Of 6,145 identified articles, 10 unique studies were included in the review. Six studies reported prevalence, and five studies reported incidence of DCM in various populations. Prevalence estimates of DCM, including idiopathic and non-idiopathic causes, within adults (≥ 18 years) and/or heterogeneous (all ages) populations ranged from 42.8 to 118.3 per 100,000 persons; idiopathic DCM estimates ranged from 8.3 to 59.2 per 100,000 persons. Prevalence of adolescent (about 11 - 18 years) DCM, including idiopathic and non-idiopathic causes, ranged from 2.6 to 212.8 per 100,000 persons. Annual incidence rates of idiopathic DCM in adult/heterogeneous populations ranged from 6.0 to 7.0 per 100,000 persons. Annual incidence of DCM due to idiopathic/non-idiopathic causes among pediatric populations was reported as 0.6 per 100,000 persons. Reported prevalence and incidence rates by sex showed male preponderance, and estimates were higher in Black persons compared with White and Hispanic persons; higher DCM prevalence estimates were observed in studies utilizing newer DCM definitions using ICD coding compared with older definitions.
This study highlights the varied prevalence and incidence rates of DCM reported across different geographic locations, time periods, sexes, races, and disease definitions. When comparing these rates, it is crucial to consider factors such as data sources, case definitions, case-finding methodologies, and study populations.

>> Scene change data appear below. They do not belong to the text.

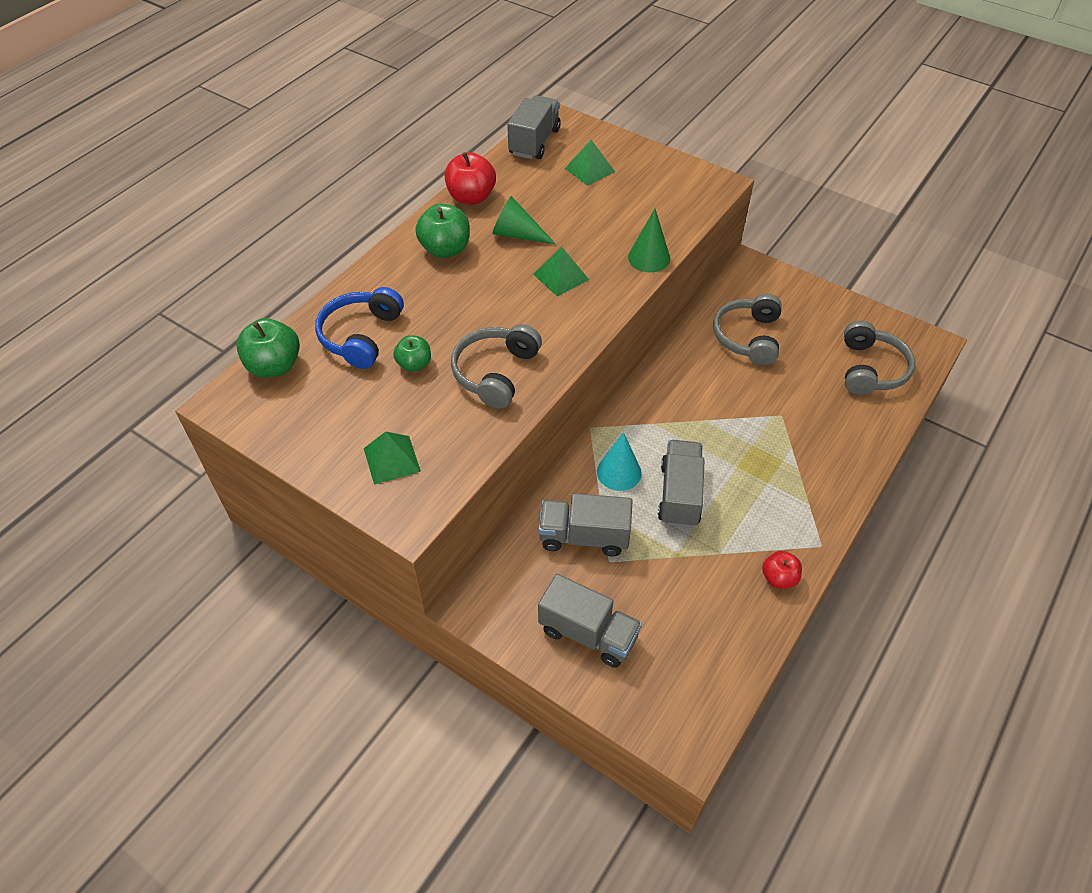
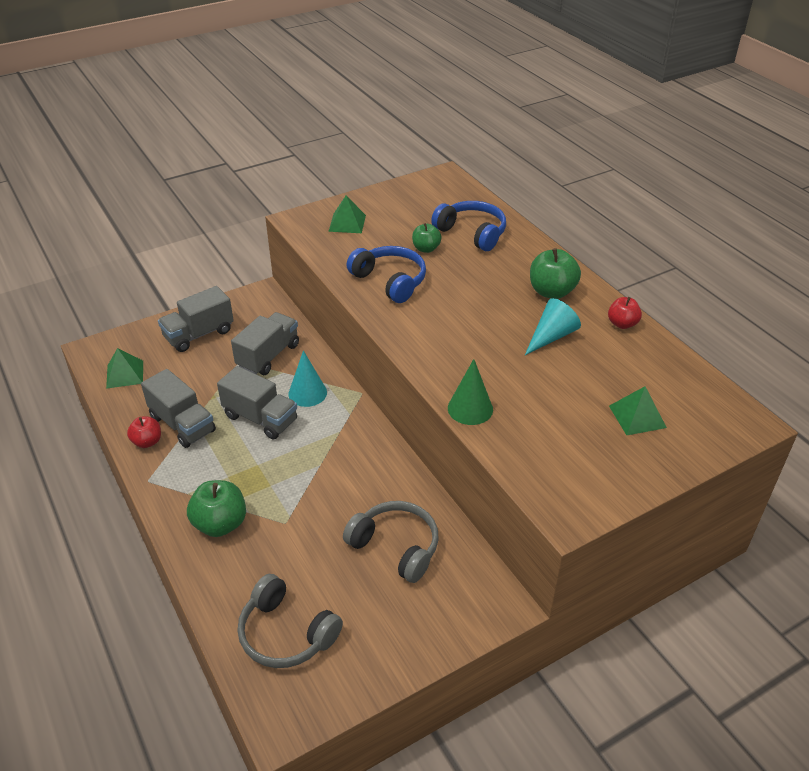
camera: 115 degrees right, 10 degrees down
(274, 366) = (466, 196): green apple -> green apple (220, 524)
(471, 197) = (622, 324): red apple -> red apple, size x0.62
(495, 373) = (390, 281): grey headphones -> blue headphones
(517, 234) = (551, 336): green cone -> turquoise cone
(534, 142) = (706, 391): grey truck -> grey truck (182, 424)
(561, 277) = (477, 344): green pyramid -> green pyramid (125, 374)

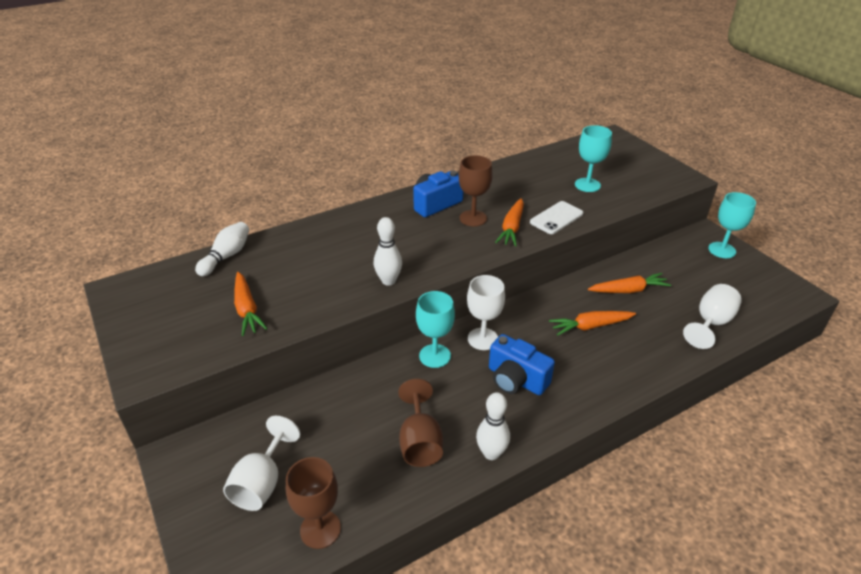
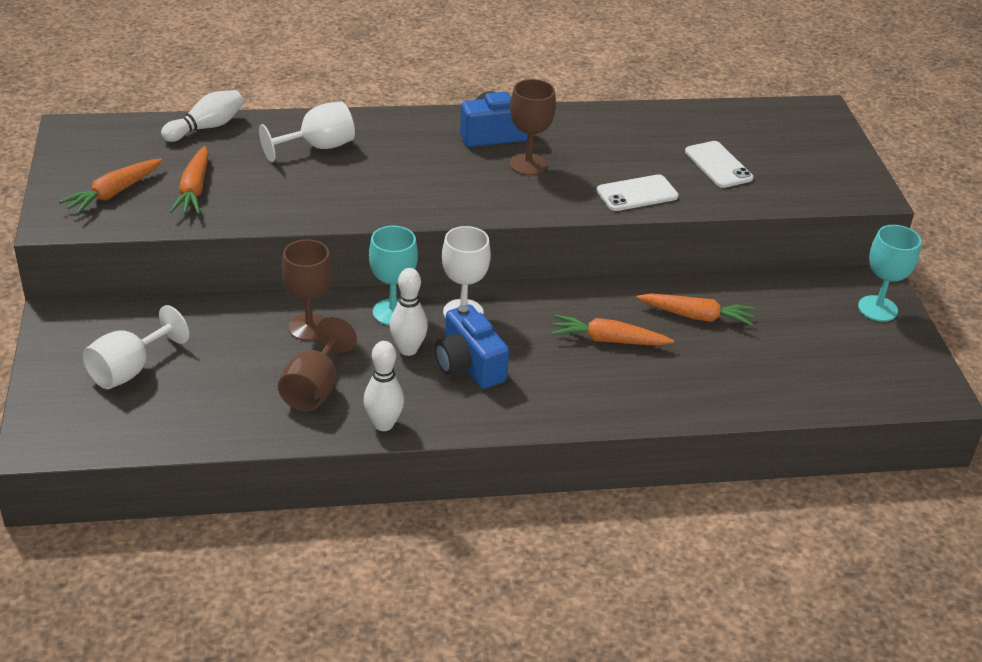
camera: 20 degrees right, 0 degrees up
(320, 529) = (161, 428): brown goblet -> brown goblet (309, 327)
(388, 281) = (369, 205): white bowling pin -> white bowling pin (408, 349)
(511, 228) = (567, 189): orange carrot -> orange carrot (113, 193)
(587, 185) = (718, 165): turquoise goblet -> white phone
(711, 323) = (772, 385): white goblet -> white goblet (318, 147)

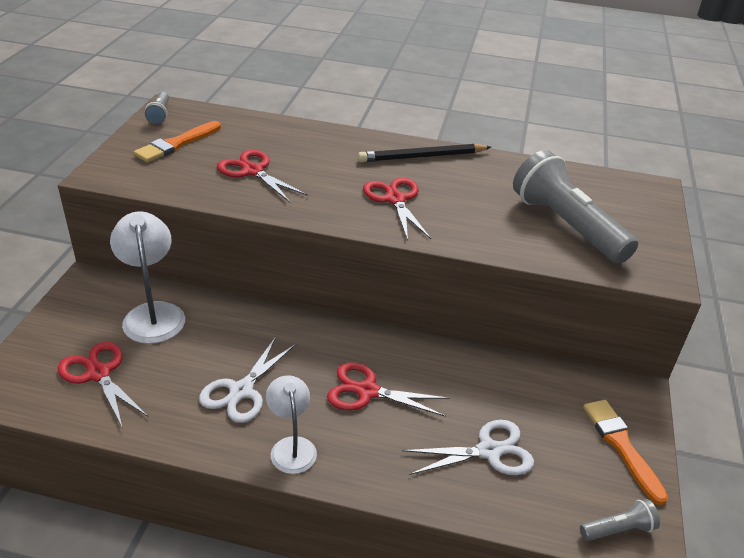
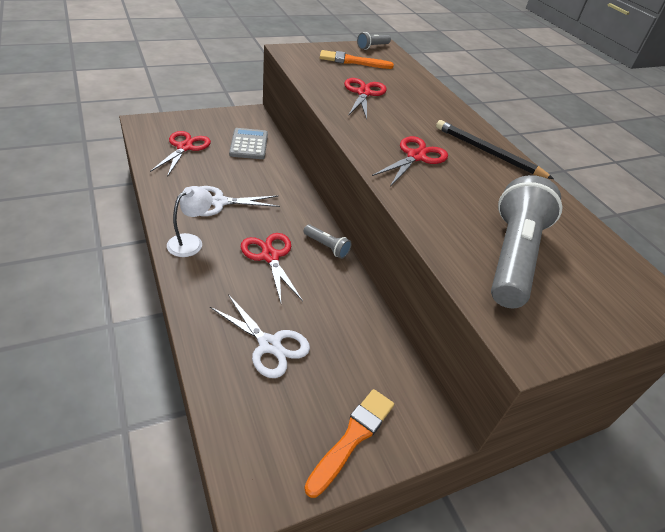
camera: 50 degrees right, 5 degrees up
(153, 313) = (249, 144): white lamp -> grey calculator
(618, 529) = (252, 466): grey flashlight -> grey flashlight (327, 247)

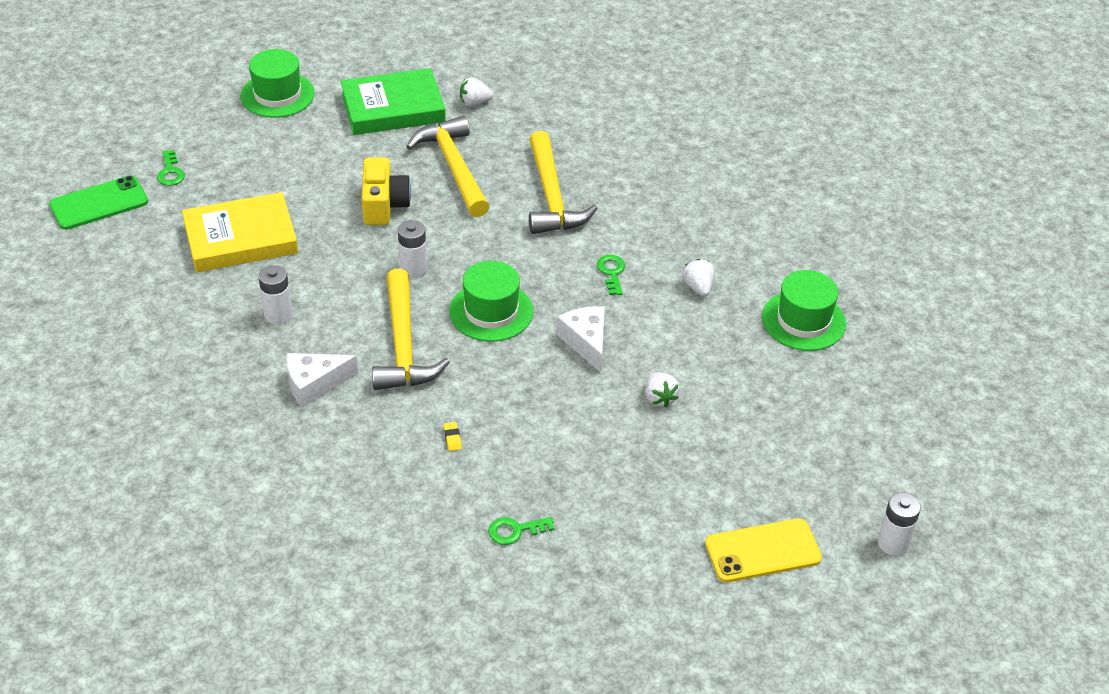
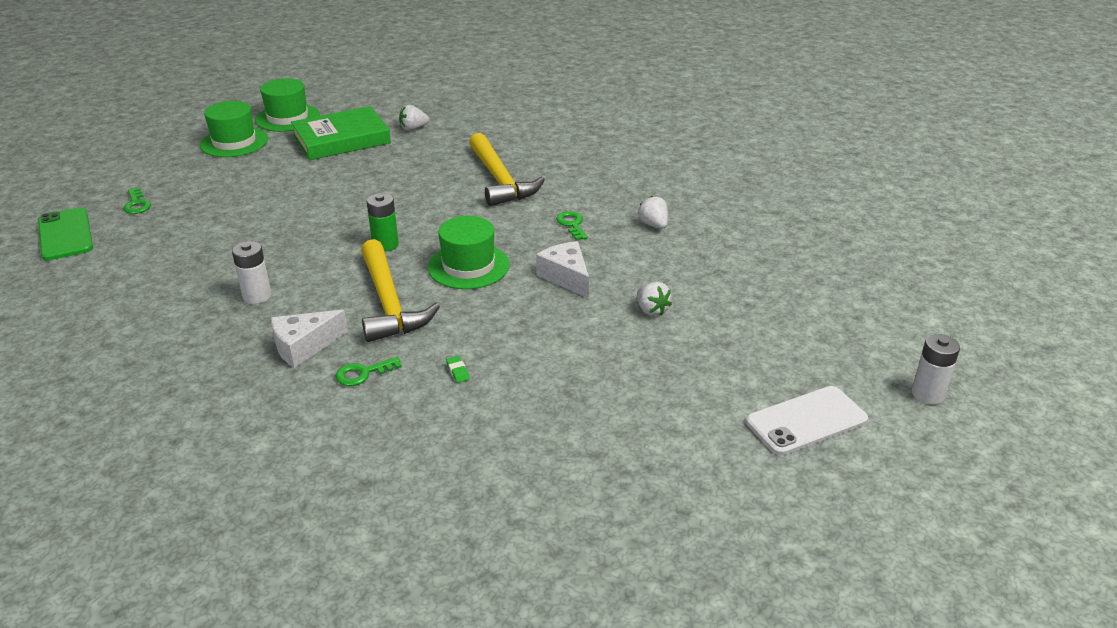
camera: 10 degrees left, 10 degrees down
(99, 203) = (65, 234): green phone -> green phone turned 75 degrees counterclockwise
(241, 238) = (211, 243): yellow book -> none
(384, 205) = (347, 203): yellow camera -> none
(413, 269) = (385, 245): white battery -> green battery
(452, 438) = (458, 371): yellow eraser -> green eraser
(453, 167) = (405, 171): yellow hammer -> none
(515, 530) = (547, 443): green key -> green key (363, 373)
(763, 551) = (806, 421): yellow phone -> white phone
(803, 320) = (757, 236): green hat -> green hat (287, 118)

扩张型心肌病(DCM)是全球心力衰竭和心脏移植的主要促成因素。估计DCM的患病率和发病率对于了解这些患者的疾病负担以及改善预防性治疗的前景至关重要。先前的综述显示,在美国和几个欧洲国家等关键地区,DCM的患病率和发病率估计数相当可观。本综述旨在描述美国、法国、德国、意大利、西班牙和英国已发表的关于DCM患病率和发病率的证据。
对MEDLINE和Embase数据库从创建到2023年5月9日进行检索,以查找报告目标国家成人或儿童普通人群中DCM患病率或发病率的英文研究。还对手工检索相关会议以及先前文献综述的参考文献。
在6145篇已识别的文章中,有10项独特的研究被纳入本综述。6项研究报告了患病率,5项研究报告了不同人群中DCM的发病率。成人(≥18岁)和/或异质人群(所有年龄段)中包括特发性和非特发性病因的DCM患病率估计为每10万人42.8至118.3例;特发性DCM估计为每10万人8.3至59.2例。青少年(约11 - 18岁)DCM(包括特发性和非特发性病因)的患病率为每10万人2.6至212.8例。成人/异质人群中特发性DCM的年发病率为每10万人6.0至7.0例。据报告,儿科人群中特发性/非特发性病因导致的DCM年发病率为每10万人0.6例。按性别报告的患病率和发病率显示男性占优势,黑人的估计数高于白人和西班牙裔;与旧定义相比,使用ICD编码的新DCM定义的研究中观察到更高的DCM患病率估计数。
本研究强调了不同地理位置、时间段、性别、种族和疾病定义下报告的DCM患病率和发病率各不相同。在比较这些比率时,考虑数据来源、病例定义、病例发现方法和研究人群等因素至关重要。